Este quadro não poderá ser alterado com medidas paliativas, mas apenas com uma profunda revisão da visão de desenvolvimento e das políticas públicas, traduzidas em Orçamentos Gerais do Estado amigos da luta contra a pobreza e da diversificação efectiva da economia, com base na promoção e apoio a micro e pequenas empresas nos municípios, para que o círculo vicioso da pobreza e da fome se transforme num efectivo círculo virtuoso do desenvolvimento local. Um dos eixos de um orçamento deste tipo deve ser a criação ou o reforço de capacidades das instituições públicas e privadas locais. É preciso que se entenda, de modo definitivo, que o investimento em capacidades nos sectores, da educação, da saúde e da agricultura é mesmo investimento e não uma mera despesa. É isto que é urgente e prioritário.

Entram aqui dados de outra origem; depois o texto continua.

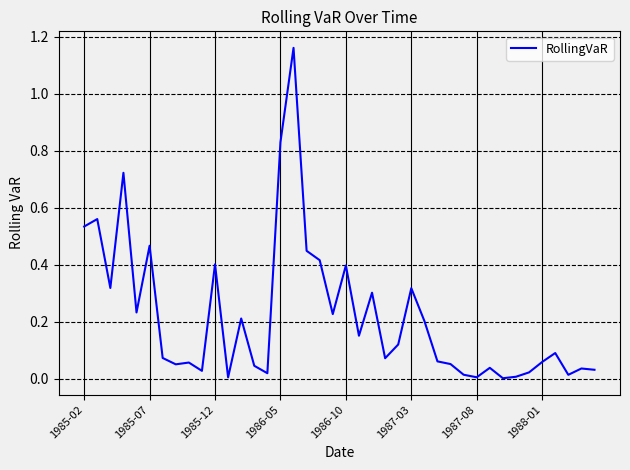

Reading left to right, extract all data points from this chart.

0.5	0.6	0.3	0.7	0.2	0.5	0.1	0.1	0.1	0.0	0.4	0.0	0.2	0.0	0.0	0.8	1.2	0.4	0.4	0.2	0.4	0.2	0.3	0.1	0.1	0.3	0.2	0.1	0.1	0.0	0.0	0.0	0.0	0.0	0.0	0.1	0.1	0.0	0.0	0.0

Direitos cívicos e políticos ou económicos e sociais só poderão ser concretizados com cidadania e com instituições fortes sustentadas por cidadãos patriotas e solidários. Estejamos a falar de instituições públicas ou privadas, de partidos políticos ou de organizações da sociedade civil. A convivência e confluência de interesses nobres são vitais para que uma nação não falhe como têm falhado tantas.

Finalmente, solidarizo-me com quantos, indivíduos e instituições, como a CEAST, curiosamente a única religiosa, manifestaram perda de confiança na justiça por interferências políticas. Este foi o facto político mais importante no mês, e não pode ter sido tratado como foi pela comunicação social pública, que insiste em não permitir que os angolanos tenham direito a uma informação isenta e de qualidade. n
PS - Na minha última conversa (Novo Jornal de 17/9/21) mencionei, por lapso, que a minha fonte sobre uma determinada opinião era o semanário Expansão de 10/9/21. Na verdade, a fonte era o próprio Novo Jornal com a mesma data. Pelo lapso as minhas desculpas aos leitores, bem como a todas as partes que se sentiram lesadas.